I have a question about global and texture memory. But first, let me explain the architecture of my application. I have a (binary) tree which I traverse on the GPU using CUDA. Threads are traversing the tree independently, but there is a strong assumption that the common traversal subsequence will be long and most of the time, threads will traverse the same nodes, while computing a little different things.

The data are referenced from the leaves but stored in a separate chunk of memory. The tree structure is mixed from floats and ints, so I use to texture references to access them. The data referenced from the leaves are floats.

I don’t change to the data, so I thought that using texture memory will speed up the application. However, I’m getting better results if the data are in the global memory.

The data referenced from leaves are always multiples of 9 floats (3 coordinates for 3 vertices), but I’m accessing them as a single float. Maybe I’m wrong, but I suppose float3 can’t be used with textures and since I get them from CPU as triples of float, I don’t have any other choice. What I understand from the Documentation, the float4 would be implicitly used instead of float3. Please correct me if I’m wrong.
I also thought of accessing them using multiple references of type float1, float2 and float4, but it is the next step.
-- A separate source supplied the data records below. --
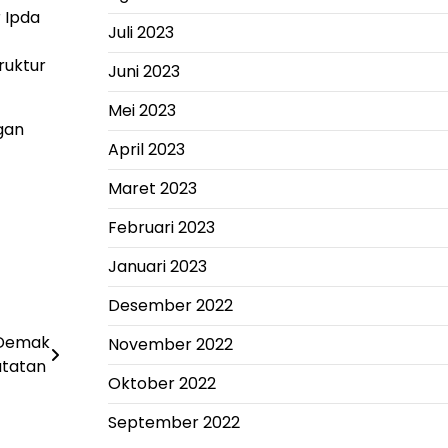
 Ipda
Juli 2023
ruktur
Juni 2023
Mei 2023
gan
April 2023
Maret 2023
Februari 2023
Januari 2023
Desember 2022
 Demak
November 2022
atatan
Oktober 2022
September 2022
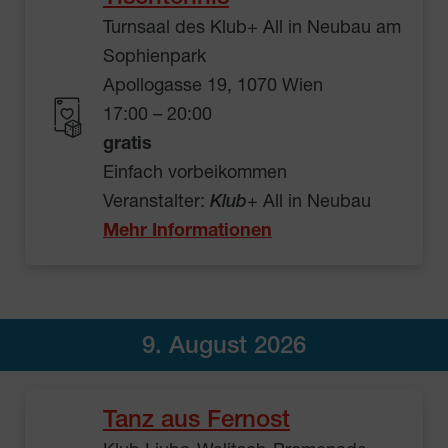
Turnsaal des Klub+ All in Neubau am
Sophienpark
Apollogasse 19, 1070 Wien
17:00 – 20:00
gratis
Einfach vorbeikommen
Veranstalter:
Klub
+ All in Neubau
Mehr Informationen
9. August 2026
Tanz aus Fernost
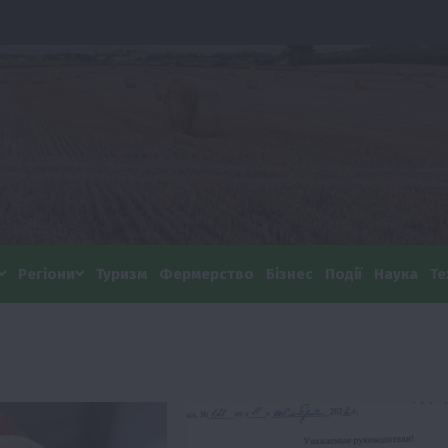
Регіони
Туризм
Фермерство
Бізнес
Події
Наука
Те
Well, the main question is, what can cause the slowdown when using the texture memory instead of the global mem (tex1Dfetch(ref_to_g_mem, pos) instead of g_mem[pos])? I’m somehow not getting the benefits, mentioned in the Documentation :(. The patterns of memory accesses is always the same.

Thanks for any hint

If your global reads are colaesced then you wont find great benefits from texture memory – This is what people say.

That said,
I had an application in which only one thread was accessing global emory in a loop. Other threads just wait. I replaced global-fetches with texture fetches and did NOT find great improvement. It just saved 1ms or 2ms for processing of 1000 options.

However one should also know that if there are other latencies (register hazard latencies, less CUDA occupancy etc…) that are dominating your global mem latency then you wont SEE the performance improvement with Texture fetches. I think my application is suffering from such a problem (I cant change it. See post on dynamic block scheduling).

Check your application.

Thanks for info. I probably need all the threads to access the memory, since I don’t know, if all threads will use the same data (they can traverse different parts of the tree at the bottom). So I guess, all the threads must read the data for themselves. However, in the upper part of the tree, threads should always access the same int/float item (on random address) in the global/texture memory, so I think the reads are not (and can’t be) coalesced. I know, that in case of shared memory, the data can be fetched in a single memory access, if all the threads read from the same position. This probably does not apply to the global/texture memory (or texture cache). But still, I don’t see the reason, why the cache of the texture memory does not deliver any benefits, even it should. I think I’m still missing something :)

I will probably try to use shared memory and implement my own cache.

I’m still a little confused. If you could give me any advice, how to manage it, I would really appreciate it.

Thanks a lot

So you are making 9 calls to tex1Dfetch to read all the data? If I had to guess, that would be the cause of your slowdown. The textures are cached, but each read requires a little bit of overhead to setup the texture read, not to mention that caching 9 independent textures has to put a bit of a burden on the tiny cache.

I would organize your reads into 2 float4 texture reads and 1 float read to get the 9 values with minimal overhead.

Thanks, I was thinking about that, but there are some other problems. I’m storing triangles… so 9 floats per triangle… They are in one huge chunk of memory and organized into sets. The size of a set can vary and each set is aligned to start at address, which is a multiple of 8 bytes (address mod 8 = 0). This restriction comes from CPU and is unavoidable. So there can be 4B (1float) spaces between the sets. Therefore, they are not aligned to easily read as float4, but it still would be manageable and I will try, if I get some better results. I always know the offset of the first triangle in the memory and the count. The advantage is, that I always read aprox. 16 of the triangles, so I can read float4s and assign the correct values to correct variables. A little pain for debugging, but should work.

Another question. Each thread in block can possibly read another set of triangles, but most of the time, they read the same set. So it would be great if I could somehow share the triangles, but only in some cases. Also… I can’t use __syncthreads(), because the threads are traversing a tree and some of them can be finished, while the others still traverse and fetch triangles. Do you think there is way how to manage this? It would be great if the threads could cooperate. Because right now, they all access the global/texture memory and most of the time, they fetch the same values. However, not all the time… and that is the problem. I think, I’m just dreaming :)

Anyway, thanks for the reply. If you have an idea, let me know.